Neural networks take a different view of the task. In less than five minutes Hinton's video provides the exemplar for representation learning. Input enters as it does in real settings. Features that successfully differentiate among the digits are learned over time. We see that learning in the video when the neural net generates its own handwritten digits for the numbers 2 and 8. It is not uncommon to write down a number that later we or others have difficulty reading. Legibility is valued so that we can say that an easier to read "2" is preferred over a "2" that is harder to identify. But what makes one "2" a better two than another "2" takes some training, as machine learning teaches us.
We are all accomplished at number recognition and forget how much time and effort it took to reach this level of understanding (unless we know young children in the middle of the learning process). What year is MCMXCIX? The letters are important, but so are their relative positions (e.g. X=10 and IX=9 in the year 1999). We are not pulling levers any more, at least not until the features have been constructed. What are those features in typical choice situations? What you want to eat for breakfast, lunch or dinner (unless you snack instead) often depends on your location, available time and money, future dining plans, motivation for eating, and who else is present (context-aware recommender systems).
Adopting a different perspective, our choice modeler sees the world as well-defined and decomposable into separate factors that can be varied systematically according to some experimental design. Under such constraints the consumer behaves as the model predicts (a self-fulling prophecy?). Meanwhile, in the real world, consumers struggle to learn a product representation that makes choice possible.
Thinking Outside the Choice Modeling Box
The features we learn may be relative to the competitive set, which is why adding a more expensive alternative makes what is now the mid-priced option appear less expensive. Situation plays an important role for the movie I view when alone is not the movie I watch with my kids. Framing has an impact, which is why advertising tries to convince you that an expensive purchase is a gift that you give to yourself. Moreover, we cannot forget intended usage for that Smartphone is a camera, a GPS, and I believe you get the point. We may have many more potential features than included in our choice design.

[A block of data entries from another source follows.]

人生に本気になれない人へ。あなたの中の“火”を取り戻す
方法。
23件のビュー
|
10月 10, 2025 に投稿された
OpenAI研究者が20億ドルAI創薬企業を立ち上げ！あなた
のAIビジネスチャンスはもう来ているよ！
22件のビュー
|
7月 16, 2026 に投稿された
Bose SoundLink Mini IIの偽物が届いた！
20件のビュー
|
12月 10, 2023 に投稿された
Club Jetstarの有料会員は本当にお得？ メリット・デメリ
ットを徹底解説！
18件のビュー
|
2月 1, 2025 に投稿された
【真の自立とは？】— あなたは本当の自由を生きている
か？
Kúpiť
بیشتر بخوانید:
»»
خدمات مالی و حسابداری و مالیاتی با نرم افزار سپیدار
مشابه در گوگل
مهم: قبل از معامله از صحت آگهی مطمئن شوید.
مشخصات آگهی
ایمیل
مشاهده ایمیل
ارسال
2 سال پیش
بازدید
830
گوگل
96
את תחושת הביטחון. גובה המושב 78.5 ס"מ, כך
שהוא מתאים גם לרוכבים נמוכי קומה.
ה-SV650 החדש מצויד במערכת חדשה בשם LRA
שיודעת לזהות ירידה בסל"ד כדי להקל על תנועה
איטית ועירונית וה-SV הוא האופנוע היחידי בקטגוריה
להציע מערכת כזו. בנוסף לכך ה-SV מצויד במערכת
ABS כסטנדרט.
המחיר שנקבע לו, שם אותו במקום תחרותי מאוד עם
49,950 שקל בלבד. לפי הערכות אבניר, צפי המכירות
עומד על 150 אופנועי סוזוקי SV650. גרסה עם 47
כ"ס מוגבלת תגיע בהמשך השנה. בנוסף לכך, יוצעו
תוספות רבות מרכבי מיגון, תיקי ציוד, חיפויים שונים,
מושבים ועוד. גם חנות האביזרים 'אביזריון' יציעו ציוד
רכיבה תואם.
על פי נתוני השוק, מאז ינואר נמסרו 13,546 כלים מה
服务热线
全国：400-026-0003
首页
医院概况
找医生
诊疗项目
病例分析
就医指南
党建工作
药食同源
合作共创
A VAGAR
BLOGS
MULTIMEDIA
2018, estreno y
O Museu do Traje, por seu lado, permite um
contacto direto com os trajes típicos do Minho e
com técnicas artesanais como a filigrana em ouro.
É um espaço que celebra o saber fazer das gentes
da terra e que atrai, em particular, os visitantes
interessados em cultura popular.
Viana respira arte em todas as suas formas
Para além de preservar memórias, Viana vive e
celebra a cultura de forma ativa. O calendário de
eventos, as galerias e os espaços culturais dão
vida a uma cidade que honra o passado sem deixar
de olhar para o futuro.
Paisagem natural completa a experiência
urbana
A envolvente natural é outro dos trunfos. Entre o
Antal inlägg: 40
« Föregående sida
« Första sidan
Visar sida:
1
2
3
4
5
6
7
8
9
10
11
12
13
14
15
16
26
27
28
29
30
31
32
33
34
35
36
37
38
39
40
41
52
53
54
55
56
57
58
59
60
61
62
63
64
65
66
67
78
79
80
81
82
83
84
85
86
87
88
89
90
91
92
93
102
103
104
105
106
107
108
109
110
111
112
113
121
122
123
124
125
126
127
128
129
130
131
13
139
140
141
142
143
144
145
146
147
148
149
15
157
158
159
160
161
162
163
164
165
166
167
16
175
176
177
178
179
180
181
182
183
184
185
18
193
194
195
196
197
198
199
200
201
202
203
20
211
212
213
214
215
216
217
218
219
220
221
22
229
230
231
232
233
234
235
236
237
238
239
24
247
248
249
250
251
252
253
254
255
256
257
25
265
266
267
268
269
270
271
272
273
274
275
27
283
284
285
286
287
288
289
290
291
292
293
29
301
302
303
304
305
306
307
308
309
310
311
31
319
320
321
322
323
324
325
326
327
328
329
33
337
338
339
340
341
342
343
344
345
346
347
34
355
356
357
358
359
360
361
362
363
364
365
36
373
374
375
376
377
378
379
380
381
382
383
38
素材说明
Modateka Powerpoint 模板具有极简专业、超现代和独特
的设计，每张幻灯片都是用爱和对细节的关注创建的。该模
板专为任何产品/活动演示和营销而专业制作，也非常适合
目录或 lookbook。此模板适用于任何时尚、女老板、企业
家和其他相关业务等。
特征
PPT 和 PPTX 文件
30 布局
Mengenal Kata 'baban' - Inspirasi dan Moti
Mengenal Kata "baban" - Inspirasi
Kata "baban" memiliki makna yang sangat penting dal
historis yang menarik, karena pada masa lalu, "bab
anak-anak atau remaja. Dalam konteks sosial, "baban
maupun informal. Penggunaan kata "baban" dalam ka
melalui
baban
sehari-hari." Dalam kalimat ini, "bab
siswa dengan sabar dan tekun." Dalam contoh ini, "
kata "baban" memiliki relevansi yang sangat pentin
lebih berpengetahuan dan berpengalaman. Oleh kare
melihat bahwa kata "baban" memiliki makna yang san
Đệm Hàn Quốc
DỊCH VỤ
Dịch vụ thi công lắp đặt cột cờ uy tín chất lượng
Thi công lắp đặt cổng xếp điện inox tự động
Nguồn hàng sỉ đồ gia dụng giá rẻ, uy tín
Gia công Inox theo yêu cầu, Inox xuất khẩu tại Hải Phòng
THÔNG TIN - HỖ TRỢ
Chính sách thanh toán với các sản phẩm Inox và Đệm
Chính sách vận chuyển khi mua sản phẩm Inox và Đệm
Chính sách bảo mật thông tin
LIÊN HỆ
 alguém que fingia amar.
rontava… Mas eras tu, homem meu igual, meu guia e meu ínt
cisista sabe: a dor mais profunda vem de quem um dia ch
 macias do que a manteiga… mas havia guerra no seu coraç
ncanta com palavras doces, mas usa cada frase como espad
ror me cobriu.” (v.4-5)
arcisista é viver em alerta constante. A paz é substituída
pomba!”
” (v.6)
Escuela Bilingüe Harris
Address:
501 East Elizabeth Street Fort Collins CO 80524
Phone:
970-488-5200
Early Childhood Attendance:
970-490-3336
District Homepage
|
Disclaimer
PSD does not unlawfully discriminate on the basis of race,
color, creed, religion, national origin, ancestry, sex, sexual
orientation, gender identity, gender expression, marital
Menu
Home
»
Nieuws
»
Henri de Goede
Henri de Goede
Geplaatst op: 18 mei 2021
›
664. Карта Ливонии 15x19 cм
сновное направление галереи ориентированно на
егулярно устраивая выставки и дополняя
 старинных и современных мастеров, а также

It may be the case that the final step before purchase can be described as a tradeoff among a small set of features varying over only a few alternatives in our consideration set. If we can mimic that terminal stage with a choice model, we might have a good chance to learn something about the marketplace. How did the consumer get to that last choice point? Why these features and those alternative products or services? In order to answer such questions, we will need to look outside the choice modeling box.